Liturgy in Our Learning
My husband and I are members of an Anglican church, and one of my favorite parts of our tradition is the worship liturgy. It is repetitive, in the sense that we follow the same rhythms more or less every Sunday. We say the same prayers, acclamations, confessions,and creeds according to the church calendar. It is participatory, in the sense that we physically move and speak and embody the Gospel throughout the service. Who ever reads the Scripture passages will walk down off the stage and stand in the middle of the congregation for Gospel readings, to represent how Christ came and dwelt among us. We walk to the communion table every week, and put out our hands to receive—not to take—the elements, because we remember grace is a received gift.
The word liturgy means “the work of the people,” and the liturgy of our worship service has changed my life. I never knew how much I needed to experience an embodied worship. I am moved to humility as I put my body in a posture of kneeling. My heart opens to receive grace when I hold my hands open to receive the bread. My soul moves to the physical responses of this participatory worship; down in humility, up and forgiven, forward to receive. Liturgy has shaped me as I respond in this constant, repetitive, physical form of worship.
All rhythms, like church liturgy, shape us in one way or another. My worship liturgy changes the way I respond to God and receive grace. My habits shape my time and the way I live. My routines shape the way I spend my days and nights. Liturgies in their repetition and participation form and shape us. School is not meant to be the church, but one of the things I love about our culture of education at VCS is the beautiful liturgy of our campus days. The work of the people, the work of the teachers, the work of the students—it’s a participatory act. What I am called to do as a Godly teacher is create a rhythm to the day, and a liturgy of learning that my students can fall into that will shape them into the image of Christ, and help form them into the people God wants them to be. What does a liturgy of learning look like in the classroom? I think there are two key elements: there is repetition in order to remember, and there is a physical participation. Both work together to form and shape the hearts, habits, and minds of our students.
First, we need a repetitive rhythm because as humans, we are forgetful. We have to constantly recall what we know, and we have to remember before we can take in more knowledge. In my class, the students practice math facts before learning a new concept. They rattle off their phonograms before learning how to put them into new spelling words. We recite parts of speech and capitalization rules before learning how they work in grammatically correct sentences. How can our students truly learn if they cannot remember? We have a beautiful rhythm of repetition in that every subject begins with some form of memory work so that knowledge is truly ingrained in the students’ minds. We have to repeat in order to remember.

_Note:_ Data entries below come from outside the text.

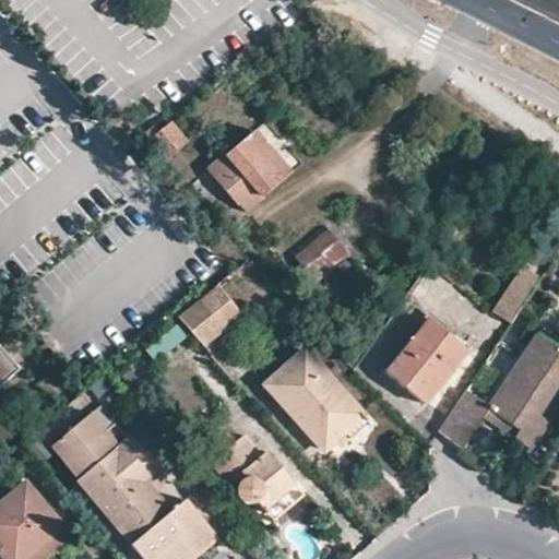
[(168,122),(147,141),(164,159),(185,141),(168,122)]
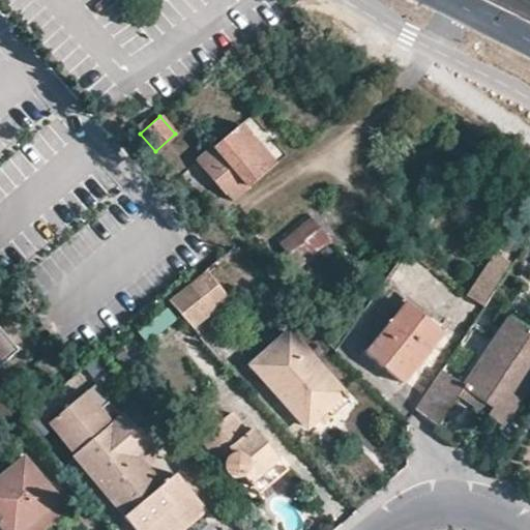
[(194,160),(230,202),(275,163),(241,123),(215,147),(212,143),(194,160)]
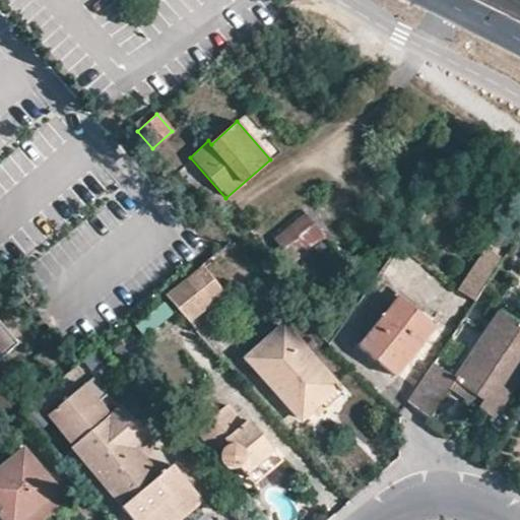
[(302,210),(271,240),(294,264),(324,235),(302,210)]
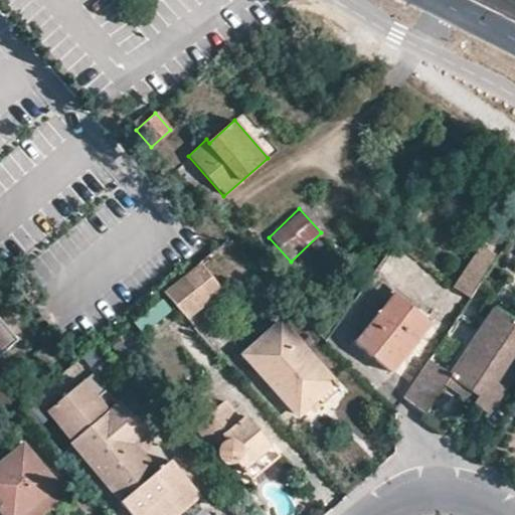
[(497,252),(485,244),(465,276),(478,284),(497,252)]
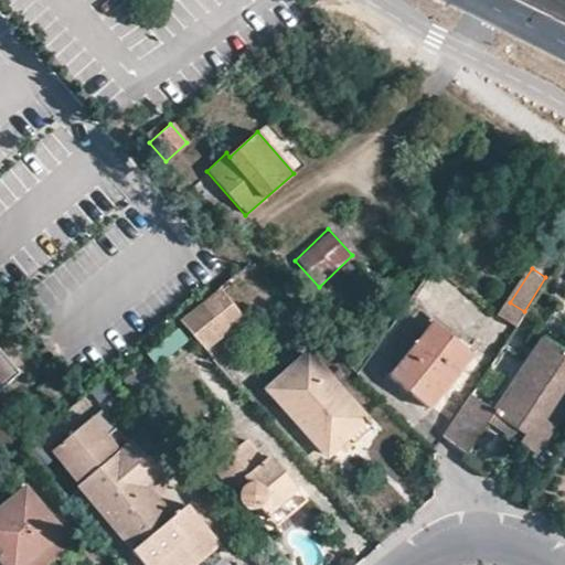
[(237,318),(213,288),(176,319),(201,348),(237,318)]
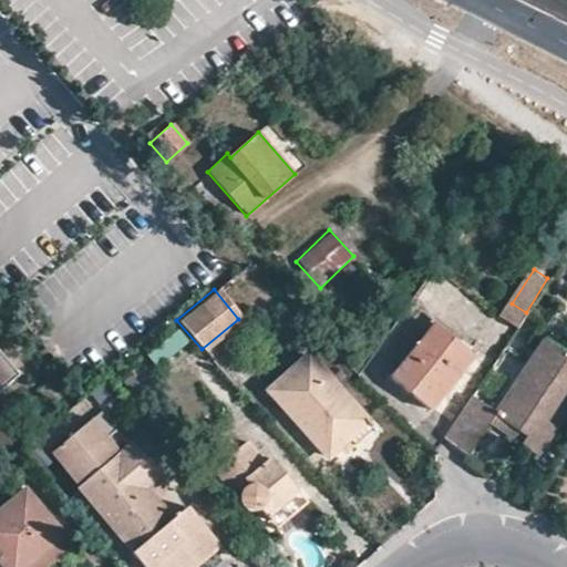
[(466,357),(430,328),(392,375),(429,405),(466,357)]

The second aspect to our liturgical learning is participation. There is a lot of recitation, but the beauty of it is how the students are called to participate, and therefore their learning is all the more formational. They are responding to what is asked of them, not just sitting passively and absorbing the material. In our sound-off recitations, they speak the answers aloud and all together as a class. They stand to read Scripture. They clap and use hand motions. As they recite in unison, they are actively participating in something bigger than themselves. I always say to them, “All of you together makes one single voice.” It’s a reminder that as they participate, each of them belongs to the class as a whole. Not only that, but because they so actively participate, it helps them taste the whole of their knowledge. In that moment when they realize they just remembered every word of the long poem, or every single preposition, they taste the fruit of their labor and start to grasp the big-picture.
As a part of our liturgical rhythms at VCS, we start the day with an all-school morning assembly during which we recite the same things, repeatedly. We participate as we stand and speak aloud. Every campus day, over and over, the students stand up and declare who made them and speak aloud truths of God. Together we sing hymns that have echoed through generations, and we repeat verses of Scripture until we remember. One of the sweetest parts of my day is listening to the catechism of morning assembly. I’m surrounded by students who are in the process of learning these words for the first time, and they are remembering it more each day. But it is truly a wonderful experience to listen to the students who remember these words from learning them last year. After repeating these words day after day, they do not just recite, but declare. “Who made you?” and they answer, “God!” They remember truth because they repeat it. They know the truth because they remember it. They are formed in this truth, and shaped by God more and more every time.
We don’t repeat the morning assembly material each day to be redundant, or because there is nothing “new.” I don’t start each new subject with some form of recitation work because it helps me govern my class well. We have a liturgy to our education because it is a formational practice, it is a life-giving rhythm. We recite repeatedly to remember. We participate because we belong to this work. We say truth aloud, each day, year in and year out, so our students will never forget. Repetition shapes us, liturgy forms us, and we pray God uses these rhythms of education to shape His children into the men and women He wants them to be.